Hazony received enthusiastic feedback from Christians as well, such as from Tom Bryson, who read it with a family book club: “From start to finish, we appreciated the insights you provided on what has been for us, evangelical Christians, a fairly enigmatic book of the Bible.”

Bill Weisel is an attorney and immigrant to Israel from Los Angeles who has served as general counsel for four publicly traded Israeli high-tech companies. He has applied the book’s political teachings to law and business, writing: “With the ideas and analytical tools that you so clearly demonstrate in your book, I became more effective at certain aspects of my work. I began to teach and mentor both lawyers and business people about how to navigate each company’s unique decision-making system.”

While Hazony names Esther as the “miracle” of Purim, only one woman’s note appeared in the stack of emails.

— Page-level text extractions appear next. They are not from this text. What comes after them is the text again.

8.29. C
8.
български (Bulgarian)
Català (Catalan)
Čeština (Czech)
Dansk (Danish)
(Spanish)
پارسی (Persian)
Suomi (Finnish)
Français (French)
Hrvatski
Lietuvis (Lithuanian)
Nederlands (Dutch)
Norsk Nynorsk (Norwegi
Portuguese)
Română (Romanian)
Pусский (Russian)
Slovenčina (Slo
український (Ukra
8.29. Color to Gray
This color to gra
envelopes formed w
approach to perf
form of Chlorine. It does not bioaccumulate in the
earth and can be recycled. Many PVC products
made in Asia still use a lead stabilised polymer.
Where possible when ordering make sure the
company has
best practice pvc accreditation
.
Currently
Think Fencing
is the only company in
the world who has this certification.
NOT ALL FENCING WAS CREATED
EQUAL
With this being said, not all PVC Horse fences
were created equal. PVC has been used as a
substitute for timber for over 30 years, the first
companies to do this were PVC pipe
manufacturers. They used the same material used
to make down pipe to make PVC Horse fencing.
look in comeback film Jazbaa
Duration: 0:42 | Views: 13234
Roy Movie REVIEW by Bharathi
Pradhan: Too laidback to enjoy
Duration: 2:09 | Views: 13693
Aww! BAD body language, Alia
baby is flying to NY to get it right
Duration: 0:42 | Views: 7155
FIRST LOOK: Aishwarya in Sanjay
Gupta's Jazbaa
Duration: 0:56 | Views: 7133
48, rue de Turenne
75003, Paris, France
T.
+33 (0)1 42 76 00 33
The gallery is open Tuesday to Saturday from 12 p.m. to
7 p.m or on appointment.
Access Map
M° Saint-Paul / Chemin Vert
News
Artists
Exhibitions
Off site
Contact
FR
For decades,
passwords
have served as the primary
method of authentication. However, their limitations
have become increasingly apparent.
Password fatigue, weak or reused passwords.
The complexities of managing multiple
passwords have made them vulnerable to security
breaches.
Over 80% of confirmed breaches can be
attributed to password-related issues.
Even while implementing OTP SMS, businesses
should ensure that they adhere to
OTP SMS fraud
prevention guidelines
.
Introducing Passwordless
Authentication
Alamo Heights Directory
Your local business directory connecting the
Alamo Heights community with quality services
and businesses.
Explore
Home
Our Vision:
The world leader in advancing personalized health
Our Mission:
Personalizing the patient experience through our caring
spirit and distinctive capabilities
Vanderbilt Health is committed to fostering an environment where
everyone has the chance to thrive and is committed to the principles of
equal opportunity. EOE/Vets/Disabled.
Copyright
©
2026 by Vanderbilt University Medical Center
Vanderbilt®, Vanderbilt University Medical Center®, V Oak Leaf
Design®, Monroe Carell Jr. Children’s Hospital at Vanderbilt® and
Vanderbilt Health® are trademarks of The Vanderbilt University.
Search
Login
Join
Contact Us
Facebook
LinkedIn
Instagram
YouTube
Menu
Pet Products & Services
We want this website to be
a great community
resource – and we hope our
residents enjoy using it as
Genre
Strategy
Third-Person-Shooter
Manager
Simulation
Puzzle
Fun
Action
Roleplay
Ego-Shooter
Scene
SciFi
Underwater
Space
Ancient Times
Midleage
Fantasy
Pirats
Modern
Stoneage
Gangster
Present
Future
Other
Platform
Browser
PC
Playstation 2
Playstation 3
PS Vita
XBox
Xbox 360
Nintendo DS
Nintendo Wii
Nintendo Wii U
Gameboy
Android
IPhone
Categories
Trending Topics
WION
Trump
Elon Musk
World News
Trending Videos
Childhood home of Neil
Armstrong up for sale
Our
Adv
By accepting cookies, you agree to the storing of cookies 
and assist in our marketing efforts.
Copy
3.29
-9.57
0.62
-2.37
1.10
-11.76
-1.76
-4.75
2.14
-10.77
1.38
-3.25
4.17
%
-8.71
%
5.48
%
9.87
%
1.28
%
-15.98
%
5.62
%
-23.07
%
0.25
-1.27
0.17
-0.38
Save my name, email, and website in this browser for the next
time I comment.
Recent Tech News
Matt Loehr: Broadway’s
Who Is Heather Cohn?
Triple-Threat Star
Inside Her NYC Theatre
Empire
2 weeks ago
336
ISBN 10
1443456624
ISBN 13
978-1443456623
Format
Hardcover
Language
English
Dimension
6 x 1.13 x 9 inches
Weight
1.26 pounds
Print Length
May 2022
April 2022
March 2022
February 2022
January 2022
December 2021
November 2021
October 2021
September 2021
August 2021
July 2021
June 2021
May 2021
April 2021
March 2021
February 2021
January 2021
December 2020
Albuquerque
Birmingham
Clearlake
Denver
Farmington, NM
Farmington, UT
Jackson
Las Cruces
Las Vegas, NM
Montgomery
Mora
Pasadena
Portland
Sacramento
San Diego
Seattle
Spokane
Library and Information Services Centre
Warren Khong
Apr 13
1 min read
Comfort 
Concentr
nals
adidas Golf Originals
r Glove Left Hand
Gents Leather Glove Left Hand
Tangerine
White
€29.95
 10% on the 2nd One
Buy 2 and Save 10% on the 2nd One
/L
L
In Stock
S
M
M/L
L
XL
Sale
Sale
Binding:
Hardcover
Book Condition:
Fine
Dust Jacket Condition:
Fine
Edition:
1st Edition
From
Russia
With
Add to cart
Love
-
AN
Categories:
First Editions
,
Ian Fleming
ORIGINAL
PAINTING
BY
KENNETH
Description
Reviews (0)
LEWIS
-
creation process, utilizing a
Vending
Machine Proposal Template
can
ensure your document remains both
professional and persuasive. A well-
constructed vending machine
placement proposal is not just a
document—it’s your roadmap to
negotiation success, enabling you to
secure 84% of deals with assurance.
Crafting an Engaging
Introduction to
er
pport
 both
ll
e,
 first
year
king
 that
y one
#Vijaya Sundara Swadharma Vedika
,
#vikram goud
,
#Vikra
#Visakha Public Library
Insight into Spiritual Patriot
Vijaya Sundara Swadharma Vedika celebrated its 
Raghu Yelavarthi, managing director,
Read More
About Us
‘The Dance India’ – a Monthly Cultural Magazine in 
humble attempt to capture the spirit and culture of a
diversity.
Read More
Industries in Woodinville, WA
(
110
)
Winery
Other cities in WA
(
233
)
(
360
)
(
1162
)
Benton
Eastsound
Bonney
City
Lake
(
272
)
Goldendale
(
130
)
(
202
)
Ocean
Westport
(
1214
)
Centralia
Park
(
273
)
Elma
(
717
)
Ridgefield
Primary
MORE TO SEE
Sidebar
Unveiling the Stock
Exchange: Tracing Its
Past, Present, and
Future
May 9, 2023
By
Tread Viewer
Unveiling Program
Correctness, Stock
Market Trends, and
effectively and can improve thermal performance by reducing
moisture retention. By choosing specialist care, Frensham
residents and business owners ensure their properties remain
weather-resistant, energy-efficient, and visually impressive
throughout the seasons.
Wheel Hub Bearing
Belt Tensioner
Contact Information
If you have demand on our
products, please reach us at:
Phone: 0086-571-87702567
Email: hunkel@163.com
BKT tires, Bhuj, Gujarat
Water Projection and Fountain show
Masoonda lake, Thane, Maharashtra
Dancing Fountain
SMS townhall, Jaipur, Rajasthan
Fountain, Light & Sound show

Miriam Krupka, head of the Tanach Department at the Ramaz School in New York, invited Hazony to speak to her students, saying, “My students and I have spent many a thought-provoking class discussing your perspectives, most particularly on the Book of Esther.”

But then there’s this reporter. I have written two books influenced by “God and Politics in Esther,” and back in 2011, I felt compelled to send a fan letter of my own, saying, “It is an enduring classic, and so amazingly written. Thank you for being such an inspiration.”